Because of the storm, we decided to start our park clean-up chores today instead of waiting till Monday. The walls and floors of the concrete restroom building were sweating due to the sudden influx of warm humid air on the cold concrete. Thus the bathrooms were a mess, especially if anyone walked on the wet floor. Thankfully, the park had not seen a lot of visitors the last couple of days. We cleaned up and then took the Gator down Road 1 to Little Shoals. We cleaned up fallen branches along the way.
We noticed that the Suwanne Bicycle Association (SBA) had put out small signs on the dirt roads marking the route for their Ididaride event. This event is scheduled for next Saturday the 23rd. From SBA's website:
IDIDARIDE XVI is a bicycle challenge ride. It is NOT a race. It is an off-road endurance ride through woodlands along the Suwannee River. Approximately 50 miles of singletrack trails and woods roads have been linked to form a continuous route with minimum of pavement. This route has terrain, stream crossings, and distance to challenge all off road riders.

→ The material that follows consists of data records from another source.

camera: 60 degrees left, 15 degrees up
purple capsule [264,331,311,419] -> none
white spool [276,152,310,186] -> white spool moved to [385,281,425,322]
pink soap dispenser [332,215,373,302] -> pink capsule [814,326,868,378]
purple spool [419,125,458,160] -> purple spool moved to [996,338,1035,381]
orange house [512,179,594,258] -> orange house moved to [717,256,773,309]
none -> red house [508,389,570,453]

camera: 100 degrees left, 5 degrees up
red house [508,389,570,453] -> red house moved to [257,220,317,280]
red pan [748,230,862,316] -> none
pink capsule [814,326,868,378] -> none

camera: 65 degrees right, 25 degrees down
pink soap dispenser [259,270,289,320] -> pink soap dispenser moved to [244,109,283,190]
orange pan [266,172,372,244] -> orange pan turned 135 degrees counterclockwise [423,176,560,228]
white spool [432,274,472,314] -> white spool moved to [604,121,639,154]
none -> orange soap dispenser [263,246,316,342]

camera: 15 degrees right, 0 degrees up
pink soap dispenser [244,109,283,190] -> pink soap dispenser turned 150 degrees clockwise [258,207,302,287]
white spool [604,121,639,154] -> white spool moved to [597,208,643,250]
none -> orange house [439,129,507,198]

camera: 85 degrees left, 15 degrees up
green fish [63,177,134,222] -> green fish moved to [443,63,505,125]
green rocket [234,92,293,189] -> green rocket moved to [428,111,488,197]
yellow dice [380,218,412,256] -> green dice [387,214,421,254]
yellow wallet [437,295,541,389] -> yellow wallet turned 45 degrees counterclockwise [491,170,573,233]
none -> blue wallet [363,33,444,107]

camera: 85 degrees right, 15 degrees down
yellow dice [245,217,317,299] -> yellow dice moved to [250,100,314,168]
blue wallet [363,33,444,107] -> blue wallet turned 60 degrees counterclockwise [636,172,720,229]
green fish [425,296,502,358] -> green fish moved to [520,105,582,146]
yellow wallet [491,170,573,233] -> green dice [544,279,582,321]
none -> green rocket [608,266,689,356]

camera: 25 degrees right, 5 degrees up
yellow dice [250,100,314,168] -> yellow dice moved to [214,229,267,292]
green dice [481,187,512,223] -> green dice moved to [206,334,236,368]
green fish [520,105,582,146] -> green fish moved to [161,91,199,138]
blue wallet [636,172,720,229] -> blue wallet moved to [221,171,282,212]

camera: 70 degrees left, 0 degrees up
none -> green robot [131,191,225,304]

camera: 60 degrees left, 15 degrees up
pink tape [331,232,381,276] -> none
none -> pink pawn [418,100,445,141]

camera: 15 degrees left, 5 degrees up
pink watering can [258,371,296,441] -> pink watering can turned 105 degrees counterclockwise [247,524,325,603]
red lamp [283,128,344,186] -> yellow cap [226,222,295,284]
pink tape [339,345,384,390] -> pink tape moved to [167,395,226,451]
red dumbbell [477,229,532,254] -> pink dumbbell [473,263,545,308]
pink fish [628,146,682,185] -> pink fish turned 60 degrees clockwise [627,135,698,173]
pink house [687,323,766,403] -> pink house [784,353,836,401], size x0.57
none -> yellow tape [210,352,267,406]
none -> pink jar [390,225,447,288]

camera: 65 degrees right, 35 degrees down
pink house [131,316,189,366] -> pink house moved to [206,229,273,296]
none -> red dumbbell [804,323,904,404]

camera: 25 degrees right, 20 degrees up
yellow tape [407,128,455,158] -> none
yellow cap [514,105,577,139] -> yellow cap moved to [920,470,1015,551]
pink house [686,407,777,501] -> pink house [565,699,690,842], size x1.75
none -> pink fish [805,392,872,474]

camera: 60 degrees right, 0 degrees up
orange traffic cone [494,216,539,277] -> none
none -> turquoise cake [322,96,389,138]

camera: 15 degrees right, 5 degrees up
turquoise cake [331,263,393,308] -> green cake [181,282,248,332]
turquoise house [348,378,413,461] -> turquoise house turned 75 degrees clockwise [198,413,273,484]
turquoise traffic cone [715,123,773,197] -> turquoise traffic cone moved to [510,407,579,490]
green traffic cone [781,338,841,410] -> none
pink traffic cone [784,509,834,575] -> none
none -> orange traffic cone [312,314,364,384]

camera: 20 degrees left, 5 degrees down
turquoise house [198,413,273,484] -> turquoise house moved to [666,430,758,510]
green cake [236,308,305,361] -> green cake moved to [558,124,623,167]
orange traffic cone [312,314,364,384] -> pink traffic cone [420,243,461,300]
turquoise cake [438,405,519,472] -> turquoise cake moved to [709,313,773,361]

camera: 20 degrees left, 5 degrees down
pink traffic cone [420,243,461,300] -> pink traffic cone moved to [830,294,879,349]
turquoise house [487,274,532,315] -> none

I can tell you that we have ridden our mountain bikes on some of the roads and trails that will be used for the Ididaride course and it certainly will be challenging. There are lots of elevation changes along with sand and mud.
On the way back from Little Shoals we took the paved Wood Pecker trail. Again we picked up branches along the way. The wind was still so bad that the branches were falling around us. Heck, it made me think we should be wearing hard hats!
Back at our rig, I had blown off our pad with the blower three times. It proved to be a waste of time as leaves and pine needles were falling at a pretty good rate because of the wind. I also heard the sound of trees falling out in the forest around us.
I spoke with Ranger Gary Erixton that evening and he told me the night we got back from our river trip, he caught 3 more hogs in the hog pen. The hogs had to be destroyed and buried. Gary uses the park’s tractor to bury the hogs in the fire lanes.